*Stored data*:
-=-=-

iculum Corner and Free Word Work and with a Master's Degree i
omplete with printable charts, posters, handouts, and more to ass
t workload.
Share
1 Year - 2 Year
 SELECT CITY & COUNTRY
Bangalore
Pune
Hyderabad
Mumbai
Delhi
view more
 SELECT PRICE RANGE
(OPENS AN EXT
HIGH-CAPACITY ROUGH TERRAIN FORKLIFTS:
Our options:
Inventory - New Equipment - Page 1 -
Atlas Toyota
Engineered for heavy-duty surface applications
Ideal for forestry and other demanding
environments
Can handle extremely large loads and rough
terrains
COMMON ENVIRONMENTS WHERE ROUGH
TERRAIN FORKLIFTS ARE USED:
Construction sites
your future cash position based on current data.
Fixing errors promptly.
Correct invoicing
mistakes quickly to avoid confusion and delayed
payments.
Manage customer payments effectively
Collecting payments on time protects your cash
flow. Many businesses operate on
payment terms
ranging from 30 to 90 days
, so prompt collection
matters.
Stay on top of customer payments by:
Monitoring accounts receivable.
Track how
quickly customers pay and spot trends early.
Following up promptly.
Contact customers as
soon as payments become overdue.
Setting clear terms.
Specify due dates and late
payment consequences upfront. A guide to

-=-=-

*Your instructions*:
Each line in the records above must be returned exactly as it stands.

*Solution for this task*:
iculum Corner and Free Word Work and with a Master's Degree i
omplete with printable charts, posters, handouts, and more to ass
t workload.
Share
1 Year - 2 Year
 SELECT CITY & COUNTRY
Bangalore
Pune
Hyderabad
Mumbai
Delhi
view more
 SELECT PRICE RANGE
(OPENS AN EXT
HIGH-CAPACITY ROUGH TERRAIN FORKLIFTS:
Our options:
Inventory - New Equipment - Page 1 -
Atlas Toyota
Engineered for heavy-duty surface applications
Ideal for forestry and other demanding
environments
Can handle extremely large loads and rough
terrains
COMMON ENVIRONMENTS WHERE ROUGH
TERRAIN FORKLIFTS ARE USED:
Construction sites
your future cash position based on current data.
Fixing errors promptly.
Correct invoicing
mistakes quickly to avoid confusion and delayed
payments.
Manage customer payments effectively
Collecting payments on time protects your cash
flow. Many businesses operate on
payment terms
ranging from 30 to 90 days
, so prompt collection
matters.
Stay on top of customer payments by:
Monitoring accounts receivable.
Track how
quickly customers pay and spot trends early.
Following up promptly.
Contact customers as
soon as payments become overdue.
Setting clear terms.
Specify due dates and late
payment consequences upfront. A guide to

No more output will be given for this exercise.